Published online by Cambridge University Press: 18 June 2021
The prevalence of cardiovascular diseases (CVD) in people with intellectual disability (ID) is around 14%, higher than the general population. However, CVD risk assessments are not consistently performed. Given the high risk of premature deaths in people with ID, it is important to identify preventable risk factors and follow evidence-based interventions. QRISK-3 is a validated risk-stratification tool, which calculates the 10-year risk of developing a heart attack or stroke (https://qrisk.org/three/index.php). There are no published studies on the use of QRISK-3 in people with ID. This project aimed to understand the use of QRISK-3 in an ID clinic and to quantify individual CVD risks to recommend appropriate management options.
A cross sectional study was performed on 143 patients open to an ID psychiatry clinic. Patients and carers were sent an accessible information leaflet on this study. Basic demographic data and information on psychiatric diagnoses were collected. Patients were grouped according to the presence of severe mental illness (SMI) defined as schizophrenia, bipolar disorder and other psychotic illnesses. QRISK-3 ≥ 10% was defined as elevated risk in accordance with NICE guidelines. Patients who had a high QRISK-3 score were advised to contact their GP.

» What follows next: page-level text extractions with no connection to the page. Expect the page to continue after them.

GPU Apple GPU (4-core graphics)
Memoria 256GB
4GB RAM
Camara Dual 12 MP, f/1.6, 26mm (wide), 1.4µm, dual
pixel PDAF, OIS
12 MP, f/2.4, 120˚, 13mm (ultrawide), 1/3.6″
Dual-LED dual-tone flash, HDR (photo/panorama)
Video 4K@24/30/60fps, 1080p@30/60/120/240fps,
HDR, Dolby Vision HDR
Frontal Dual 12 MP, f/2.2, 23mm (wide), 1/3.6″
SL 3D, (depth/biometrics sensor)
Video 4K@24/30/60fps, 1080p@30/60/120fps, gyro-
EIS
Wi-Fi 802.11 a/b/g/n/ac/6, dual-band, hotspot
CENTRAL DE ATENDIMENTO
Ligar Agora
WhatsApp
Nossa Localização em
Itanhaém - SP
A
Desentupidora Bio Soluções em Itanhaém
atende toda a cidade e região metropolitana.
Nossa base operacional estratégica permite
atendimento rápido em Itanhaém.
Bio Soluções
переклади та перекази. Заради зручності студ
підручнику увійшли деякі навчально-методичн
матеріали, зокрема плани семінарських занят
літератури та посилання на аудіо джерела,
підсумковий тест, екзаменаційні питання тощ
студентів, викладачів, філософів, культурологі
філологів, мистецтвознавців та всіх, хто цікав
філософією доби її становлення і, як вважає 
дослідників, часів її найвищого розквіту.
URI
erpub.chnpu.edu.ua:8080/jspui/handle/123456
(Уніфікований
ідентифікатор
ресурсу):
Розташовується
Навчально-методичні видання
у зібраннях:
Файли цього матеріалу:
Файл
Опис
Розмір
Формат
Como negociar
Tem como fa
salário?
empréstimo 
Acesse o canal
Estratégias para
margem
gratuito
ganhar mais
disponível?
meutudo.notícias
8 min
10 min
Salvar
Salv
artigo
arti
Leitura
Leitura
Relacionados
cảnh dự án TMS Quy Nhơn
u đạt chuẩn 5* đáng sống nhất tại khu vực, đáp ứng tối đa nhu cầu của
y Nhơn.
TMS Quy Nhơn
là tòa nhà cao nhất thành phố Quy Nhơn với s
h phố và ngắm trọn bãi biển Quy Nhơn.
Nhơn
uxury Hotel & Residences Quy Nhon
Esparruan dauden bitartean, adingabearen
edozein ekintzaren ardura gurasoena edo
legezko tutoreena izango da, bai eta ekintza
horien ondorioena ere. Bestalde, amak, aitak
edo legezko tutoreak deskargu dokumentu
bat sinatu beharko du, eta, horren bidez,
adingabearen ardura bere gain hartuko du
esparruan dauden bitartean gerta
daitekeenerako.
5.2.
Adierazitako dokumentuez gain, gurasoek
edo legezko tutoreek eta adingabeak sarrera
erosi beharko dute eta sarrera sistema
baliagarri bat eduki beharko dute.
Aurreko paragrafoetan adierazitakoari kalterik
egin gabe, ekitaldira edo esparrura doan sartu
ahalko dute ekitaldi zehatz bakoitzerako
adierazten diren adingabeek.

Of 143 patients, 73 (51.0%) had a mild ID and the remaining had a moderate to severe ID. The mean age was 43.3 years, 53.1% were male. Overall, 28 (19.6%) participants had an elevated CVD risk, of whom 16 (57.1%) were not on statins, which is the recommended treatment. The mean QRISK-3 score was 6.31 (standard deviation [SD] 8.95), and the relative risk is 3.50 (SD 7.13). The proportion of QRISK-3 ≥ 10% and mean score were not significantly different in those with SMI, but those with SMI were more likely to be prescribed statins than those without (14 [31.1%] vs 10 [10.2%], p = 0.002). Statins were given to 24 (16.8%) participants, of whom 12 (50%) had elevated CVD risk. 89% had a blood pressure recording within the past 5 years, 87% had height and 88% had weight recorded. 73% had lipid serology results recorded.
Elevated CVD risk was common in this ID study population, and more than half with elevated QRISK-3 were not on the medical treatment recommended by national guidelines. QRISK-3 could feasibly be implemented in the outpatient setting. Increased routine CVD risk assessment and management should be considered as another measure to reduce morbidity and mortality.